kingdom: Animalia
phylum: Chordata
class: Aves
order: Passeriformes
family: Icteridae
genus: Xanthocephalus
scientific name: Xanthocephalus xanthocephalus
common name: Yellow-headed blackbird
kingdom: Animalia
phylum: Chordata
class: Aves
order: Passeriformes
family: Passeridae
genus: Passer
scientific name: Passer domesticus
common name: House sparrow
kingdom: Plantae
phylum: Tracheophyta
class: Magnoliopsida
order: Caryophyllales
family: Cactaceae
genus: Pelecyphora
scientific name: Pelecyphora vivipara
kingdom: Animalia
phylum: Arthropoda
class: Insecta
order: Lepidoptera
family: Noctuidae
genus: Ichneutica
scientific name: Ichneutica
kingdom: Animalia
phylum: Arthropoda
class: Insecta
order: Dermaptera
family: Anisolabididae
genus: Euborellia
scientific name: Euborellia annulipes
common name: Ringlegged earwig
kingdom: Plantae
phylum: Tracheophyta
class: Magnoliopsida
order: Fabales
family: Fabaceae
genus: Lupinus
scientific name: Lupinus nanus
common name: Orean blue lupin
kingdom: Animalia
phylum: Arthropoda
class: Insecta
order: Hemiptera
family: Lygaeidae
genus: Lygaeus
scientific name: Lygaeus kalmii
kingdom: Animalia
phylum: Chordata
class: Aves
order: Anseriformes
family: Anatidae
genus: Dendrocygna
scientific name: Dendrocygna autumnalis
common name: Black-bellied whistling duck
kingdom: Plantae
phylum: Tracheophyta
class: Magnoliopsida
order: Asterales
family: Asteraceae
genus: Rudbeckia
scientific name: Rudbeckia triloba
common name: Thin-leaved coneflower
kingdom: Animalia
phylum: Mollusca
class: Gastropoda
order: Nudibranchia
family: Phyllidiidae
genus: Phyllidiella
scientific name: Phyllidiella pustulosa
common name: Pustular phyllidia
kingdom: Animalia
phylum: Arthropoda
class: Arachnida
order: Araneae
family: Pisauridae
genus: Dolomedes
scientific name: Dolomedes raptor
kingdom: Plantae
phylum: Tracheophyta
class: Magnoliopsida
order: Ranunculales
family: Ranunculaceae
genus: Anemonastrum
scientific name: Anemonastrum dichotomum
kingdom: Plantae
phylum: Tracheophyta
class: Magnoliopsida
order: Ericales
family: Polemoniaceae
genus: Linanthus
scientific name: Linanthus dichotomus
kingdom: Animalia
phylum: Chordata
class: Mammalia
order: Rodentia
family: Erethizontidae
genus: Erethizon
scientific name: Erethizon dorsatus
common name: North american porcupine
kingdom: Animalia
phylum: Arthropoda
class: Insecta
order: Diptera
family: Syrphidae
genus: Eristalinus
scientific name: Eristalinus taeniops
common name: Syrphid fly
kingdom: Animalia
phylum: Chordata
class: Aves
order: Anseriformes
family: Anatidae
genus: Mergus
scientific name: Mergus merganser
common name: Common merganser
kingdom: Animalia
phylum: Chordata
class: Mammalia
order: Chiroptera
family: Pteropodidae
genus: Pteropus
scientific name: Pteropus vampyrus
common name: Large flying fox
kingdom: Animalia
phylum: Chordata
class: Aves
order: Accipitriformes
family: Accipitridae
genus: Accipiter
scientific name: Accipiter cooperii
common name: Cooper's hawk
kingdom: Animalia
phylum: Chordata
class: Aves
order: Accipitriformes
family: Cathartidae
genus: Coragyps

____________________

Exercise prompt:
Quote every classification line given for the items above, word for word and in the same order, from the first kingdom line through the last genus line.

Exercise answer:
kingdom: Animalia
phylum: Chordata
class: Aves
order: Passeriformes
family: Icteridae
genus: Xanthocephalus
scientific name: Xanthocephalus xanthocephalus
common name: Yellow-headed blackbird
kingdom: Animalia
phylum: Chordata
class: Aves
order: Passeriformes
family: Passeridae
genus: Passer
scientific name: Passer domesticus
common name: House sparrow
kingdom: Plantae
phylum: Tracheophyta
class: Magnoliopsida
order: Caryophyllales
family: Cactaceae
genus: Pelecyphora
scientific name: Pelecyphora vivipara
kingdom: Animalia
phylum: Arthropoda
class: Insecta
order: Lepidoptera
family: Noctuidae
genus: Ichneutica
scientific name: Ichneutica
kingdom: Animalia
phylum: Arthropoda
class: Insecta
order: Dermaptera
family: Anisolabididae
genus: Euborellia
scientific name: Euborellia annulipes
common name: Ringlegged earwig
kingdom: Plantae
phylum: Tracheophyta
class: Magnoliopsida
order: Fabales
family: Fabaceae
genus: Lupinus
scientific name: Lupinus nanus
common name: Orean blue lupin
kingdom: Animalia
phylum: Arthropoda
class: Insecta
order: Hemiptera
family: Lygaeidae
genus: Lygaeus
scientific name: Lygaeus kalmii
kingdom: Animalia
phylum: Chordata
class: Aves
order: Anseriformes
family: Anatidae
genus: Dendrocygna
scientific name: Dendrocygna autumnalis
common name: Black-bellied whistling duck
kingdom: Plantae
phylum: Tracheophyta
class: Magnoliopsida
order: Asterales
family: Asteraceae
genus: Rudbeckia
scientific name: Rudbeckia triloba
common name: Thin-leaved coneflower
kingdom: Animalia
phylum: Mollusca
class: Gastropoda
order: Nudibranchia
family: Phyllidiidae
genus: Phyllidiella
scientific name: Phyllidiella pustulosa
common name: Pustular phyllidia
kingdom: Animalia
phylum: Arthropoda
class: Arachnida
order: Araneae
family: Pisauridae
genus: Dolomedes
scientific name: Dolomedes raptor
kingdom: Plantae
phylum: Tracheophyta
class: Magnoliopsida
order: Ranunculales
family: Ranunculaceae
genus: Anemonastrum
scientific name: Anemonastrum dichotomum
kingdom: Plantae
phylum: Tracheophyta
class: Magnoliopsida
order: Ericales
family: Polemoniaceae
genus: Linanthus
scientific name: Linanthus dichotomus
kingdom: Animalia
phylum: Chordata
class: Mammalia
order: Rodentia
family: Erethizontidae
genus: Erethizon
scientific name: Erethizon dorsatus
common name: North american porcupine
kingdom: Animalia
phylum: Arthropoda
class: Insecta
order: Diptera
family: Syrphidae
genus: Eristalinus
scientific name: Eristalinus taeniops
common name: Syrphid fly
kingdom: Animalia
phylum: Chordata
class: Aves
order: Anseriformes
family: Anatidae
genus: Mergus
scientific name: Mergus merganser
common name: Common merganser
kingdom: Animalia
phylum: Chordata
class: Mammalia
order: Chiroptera
family: Pteropodidae
genus: Pteropus
scientific name: Pteropus vampyrus
common name: Large flying fox
kingdom: Animalia
phylum: Chordata
class: Aves
order: Accipitriformes
family: Accipitridae
genus: Accipiter
scientific name: Accipiter cooperii
common name: Cooper's hawk
kingdom: Animalia
phylum: Chordata
class: Aves
order: Accipitriformes
family: Cathartidae
genus: Coragyps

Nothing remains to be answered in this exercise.